I’m currently trying to implement a linear regression model on different target with a column list loop start.
Basically in each column involved in the loop I have an Y which is varying on the values of other columns.
I am wondering if is possible, either via an x-scoring or via a parameter optimization, to find all the possible combination of x that score a certain Y (for all the loops).
I have Y1, Y2 and Y3 and all three of them are depending on x1, x2, x3, x4 and so on…
Can I calculate the most probable values of all the x to meet a certain score of Y, like:
With a loop process?
I really appreaciate your help, thank you a lot!
what do you mean by “Can I calculate the most probable values of all the x to meet a certain score of Y”. What would be the most probable value and which score do you mean? Do you want to build 1 regression model for each Y with all other X as predictors, then find the corresponding score (i.e. RMSE, R^2, …)? Or do you want to calculate for each Y the subset of X that produces the best score?
Thank you for answering.
Probably I didn’t explain fully my problem.
I would like to forecast an Y vector with n values: Y=[y1,y2,y3,…]. This is because Sum(y1,y2,…yn)=100 (or 1 if they need to be normalized).
The Y vector, so each y(i) (y1,y2,y3,…), depend on the same x that will be used to predict the the actual Y vector.
Can I do it in Knime, and how?
Is the workflow that I am using close to what I want to obtain?

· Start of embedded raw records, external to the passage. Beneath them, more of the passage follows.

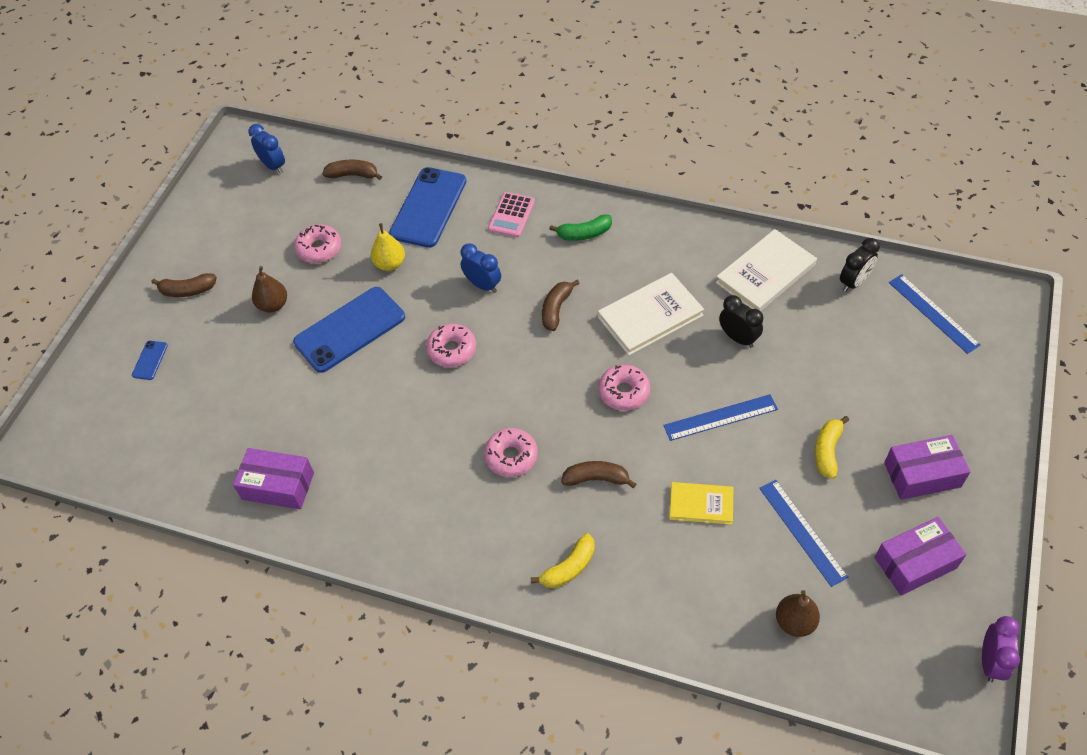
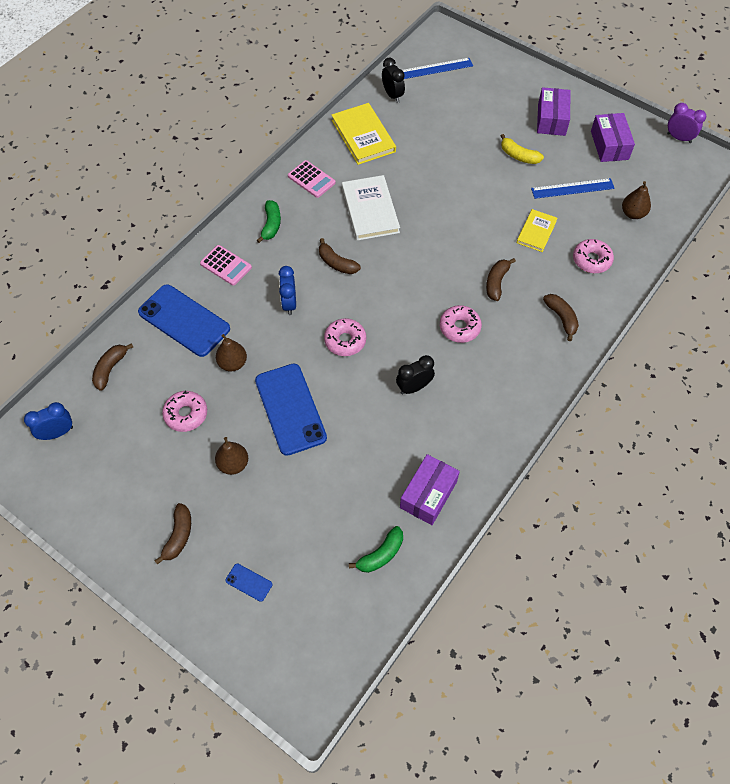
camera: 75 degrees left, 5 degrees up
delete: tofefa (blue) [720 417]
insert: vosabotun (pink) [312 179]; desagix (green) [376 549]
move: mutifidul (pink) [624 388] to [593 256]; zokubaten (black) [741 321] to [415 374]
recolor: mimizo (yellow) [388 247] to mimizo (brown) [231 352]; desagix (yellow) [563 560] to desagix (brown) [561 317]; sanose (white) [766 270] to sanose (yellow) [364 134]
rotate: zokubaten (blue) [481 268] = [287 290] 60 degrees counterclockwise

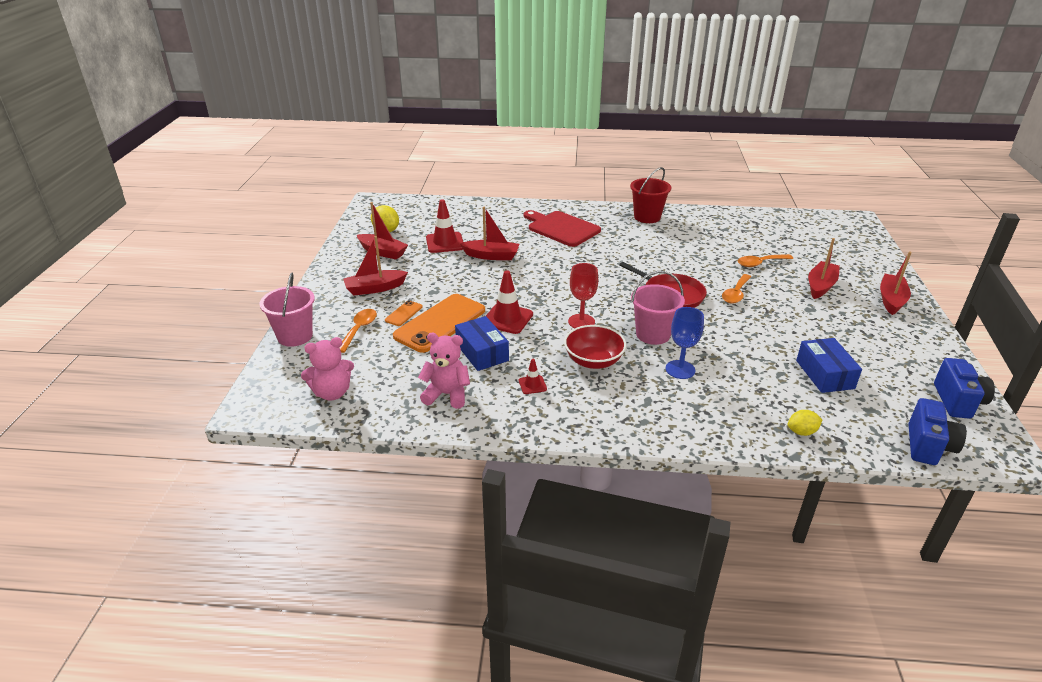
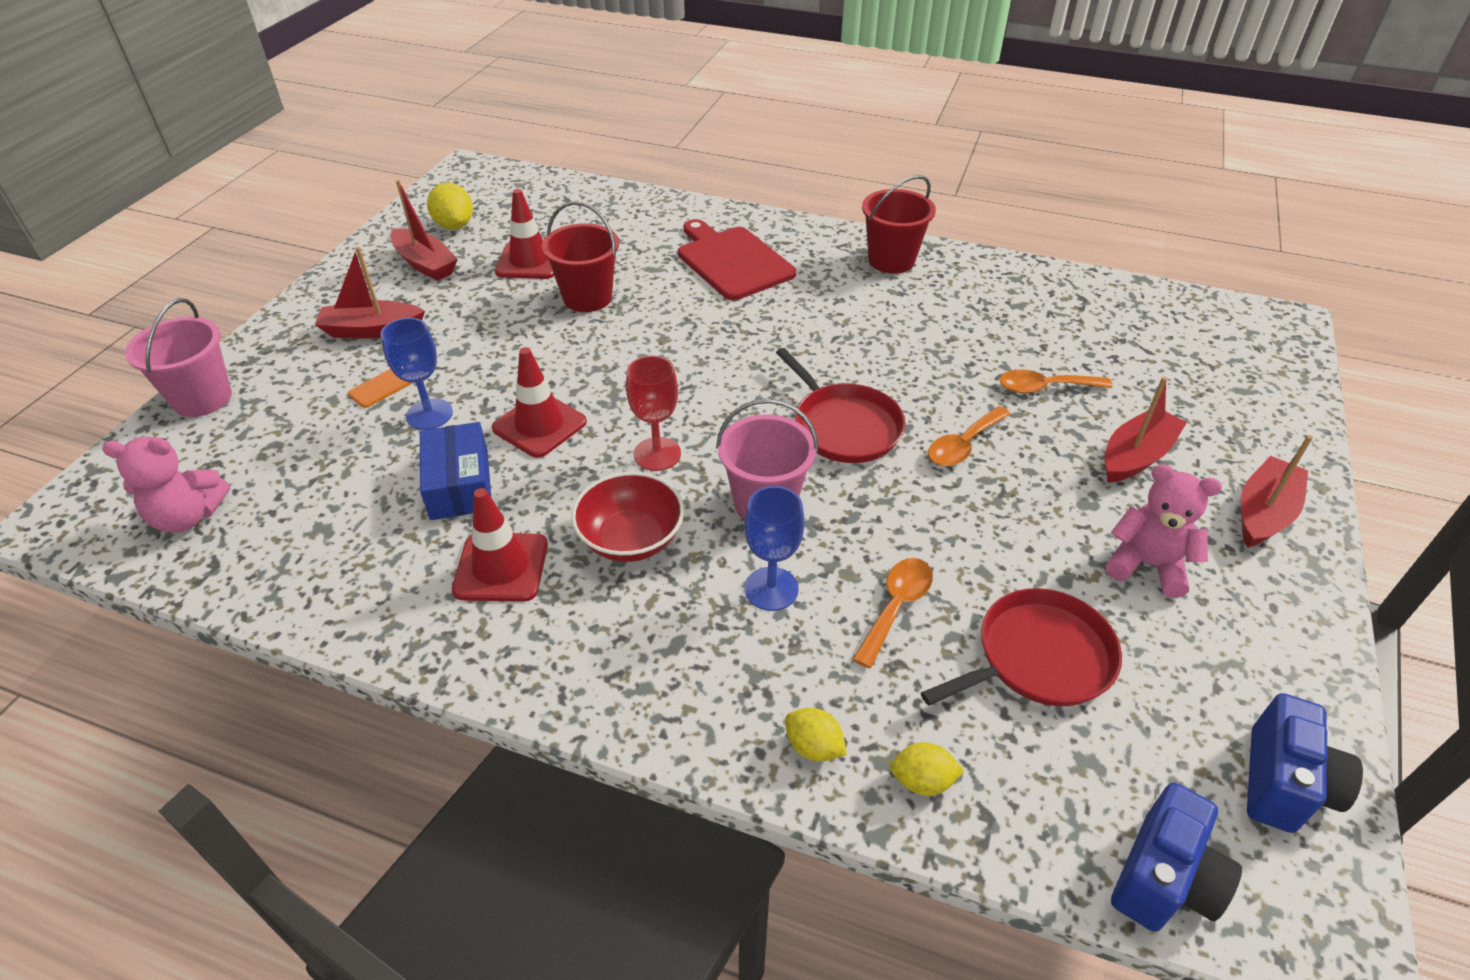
camera: 15 degrees right, 10 degrees up
insert: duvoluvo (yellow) [816 734]
move: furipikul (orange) [358 331] to [892 613]; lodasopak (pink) [444 371] to [1164 531]
replace: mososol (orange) [439 323] to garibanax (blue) [417 374]; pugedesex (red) [489 233] to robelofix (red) [580 256]; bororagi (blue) [829 365] to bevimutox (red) [1021 647]
resize: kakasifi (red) [533 376] = [500 545] x1.92

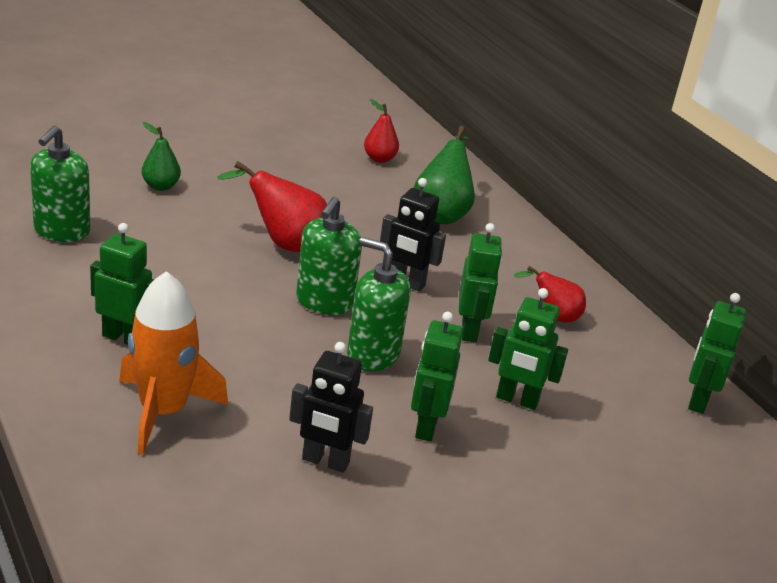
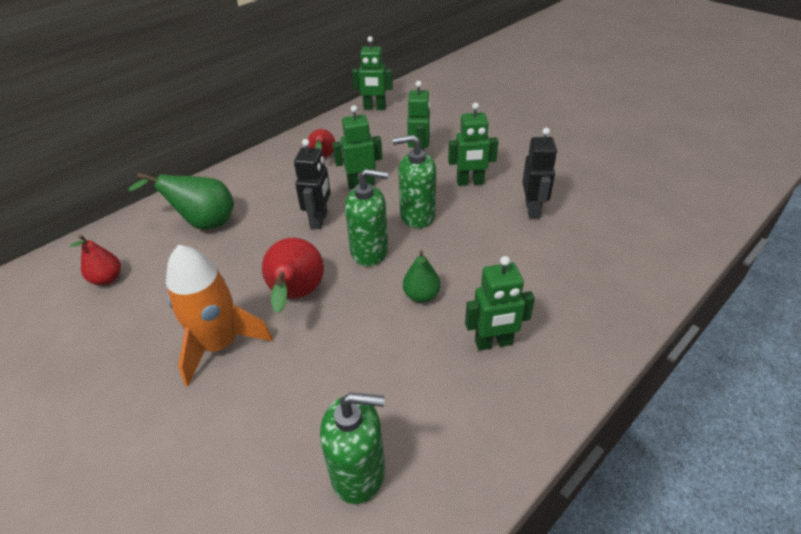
camera: 100 degrees left, 10 degrees up
move: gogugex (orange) [173 363] to [219 315]; mimizo (green) [161 156] to [421 276]
rotate: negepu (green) [122 284] = [500 303] 105 degrees counterclockwise; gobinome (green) [379 304] = [414 182] 75 degrees clockwise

Really thank you for your help!!
now I understand, but I don’t think we have a model that does it. You can, however, maybe just train a model for each component of Y and then use the math formula node to normalize the outputs of the models manually.
For your workflow: generally it looks good, but why do you need two loops? Why don’t you do the prediction also in the first loop?
So far I followed this workflow that I found here between the examples:
Here it use the same exact workflow for multiple target, and since in my structure I have different y(i) I thought could have been a very similar approach.
Since I’m using the second loop as forecasting, to not run the loop all the time I change the data to be used in the model.
How do you mean to implement the prediction in the first loop?
Shall force the model before the second loop to create an outcome where Y=100 given by the sum of all the y(i)?
Or do I need to weight each predicted y(i) (so, after the loop) in order to obtain a sum of all the y(i) = 100?
Which is the best case, and how do I do that, is is possible to see a small example that you think could work?
Thank you a lot.
the way you do it is also fine, but theoretically you can immediately apply a model with the predictor once you trained it. Then you’d need only one loop, but the downside is that every time you change the prediction logic, you also need to rerun the training. So your approach is probably even better. To normalize your predictions, lets pretend the predicted values are in columns p1, p2, and p3. Then you can use the Math Formula (Multi Column) with this formula:
100 * $$CURRENT_COLUMN$$ / ($p1$ + $p2$ + $p3$).
I’ll give it a try.
Last things, since I have an extensive number of column, is there a way to make a summation formula like ( ∑ $p(i)$ ) instead of summing column by column.
Above that, can I implement also a rounding formula, that round the outcome numbers at the second digit after the comma?
Thank you again!
you can calculate the sum before using the math formula node using the Column Aggregator node. You can then use the new column instead of the manual sum. For rounding there is the
round(val, precision) function in the math formula node.
This topic was automatically closed 7 days after the last reply. New replies are no longer allowed.